要做的事:
A – 在讲 SSM 自动化的这段文字里,创建的 SSM 角色允许哪两个服务来担任它?
B – 把讲 SSM 自动化的这段文字接着往下写,从它最后一行之后开始。

所示文字:
#####

对于 自动化类型 的简单执行,您只需在 aws_ssm_association.rhel 中提供 parameters,假设您不需要任何速率或计划执行控制。此外,您的 redhat_linux_launch_automation_document.json 没有 担任任何角色 。
所以应该是:
redhat_linux_launch_automation_document.json(局部视图)
添加角色AutomationAssumeRole:
{
"description": "Launch Automation for RedHat Linux instance",
"schemaVersion": "0.3",
"assumeRole": "{{AutomationAssumeRole}}",
"parameters": {
"instanceIds": {
"type": "StringList",
"description": "InstanceIds to run launch setup"
},
"AutomationAssumeRole": {
"default": "",
"type": "String",
"description": "(Optional) The ARN of the role that allows Automation to perform the actions on your behalf."
}
},
main.tf:
创建 SSM 角色:
resource "aws_iam_role" "ssm" {
path = "/"
assume_role_policy = <<EOL
{
"Version": "2012-10-17",
"Statement": [
{
"Effect": "Allow",
"Principal": {
"Service": ["ec2.amazonaws.com", "ssm.amazonaws.com"]
},
"Action": "sts:AssumeRole"

#####

所给数据:
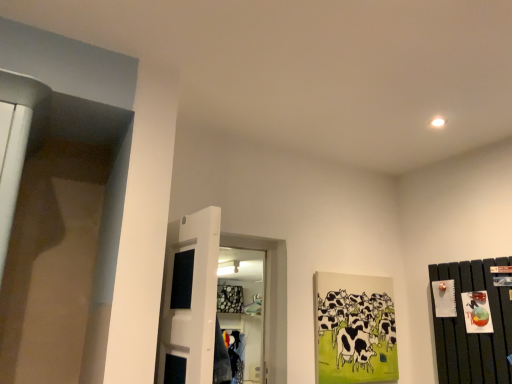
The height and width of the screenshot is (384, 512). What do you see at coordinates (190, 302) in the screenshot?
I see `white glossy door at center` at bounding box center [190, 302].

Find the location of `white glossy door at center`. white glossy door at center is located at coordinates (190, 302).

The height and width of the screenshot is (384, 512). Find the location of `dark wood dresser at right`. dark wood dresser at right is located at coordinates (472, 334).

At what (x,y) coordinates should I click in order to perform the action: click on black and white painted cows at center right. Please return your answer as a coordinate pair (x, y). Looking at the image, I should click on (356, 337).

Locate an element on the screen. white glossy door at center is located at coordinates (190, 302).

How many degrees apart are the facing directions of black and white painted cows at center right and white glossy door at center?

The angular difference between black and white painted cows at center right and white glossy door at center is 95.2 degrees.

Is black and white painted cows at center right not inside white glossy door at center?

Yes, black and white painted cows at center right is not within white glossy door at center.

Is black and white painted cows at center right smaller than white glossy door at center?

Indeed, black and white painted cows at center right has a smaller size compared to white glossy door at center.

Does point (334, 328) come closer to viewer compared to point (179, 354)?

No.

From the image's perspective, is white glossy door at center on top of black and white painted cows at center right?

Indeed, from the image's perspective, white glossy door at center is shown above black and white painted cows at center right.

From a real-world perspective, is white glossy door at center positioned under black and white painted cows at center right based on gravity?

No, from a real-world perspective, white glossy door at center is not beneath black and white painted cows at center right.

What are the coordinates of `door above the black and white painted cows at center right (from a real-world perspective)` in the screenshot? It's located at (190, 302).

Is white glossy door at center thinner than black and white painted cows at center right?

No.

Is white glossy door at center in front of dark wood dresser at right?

#####

逐项答案:
A – ec2.amazonaws.com 和 ssm.amazonaws.com。

B –
}
]
}
EOL
managed_policy_arns = ["arn:aws:iam::aws:policy/service-role/AmazonSSMAutomationRole"]
inline_policy {
name = "my_inline_policy"
policy = jsonencode({
Version = "2012-10-17"
Statement = [
{
Action = ["iam:PassRole"]
Effect = "Allow"
Resource = "*"
},
]
})
}
}
最后修正 aws_ssm_association.rhel:
resource "aws_ssm_association" "rhel" {
name = aws_ssm_document.rhel_domain_join_document.name
parameters = {
AutomationAssumeRole = aws_iam_role.ssm.arn
instanceIds = aws_instance.rhel.id
}
}
注意:我的回答仅针对您的错误消息。我没有检查您的自动化文档是否真的有效。为此,您可能需要创建新问题。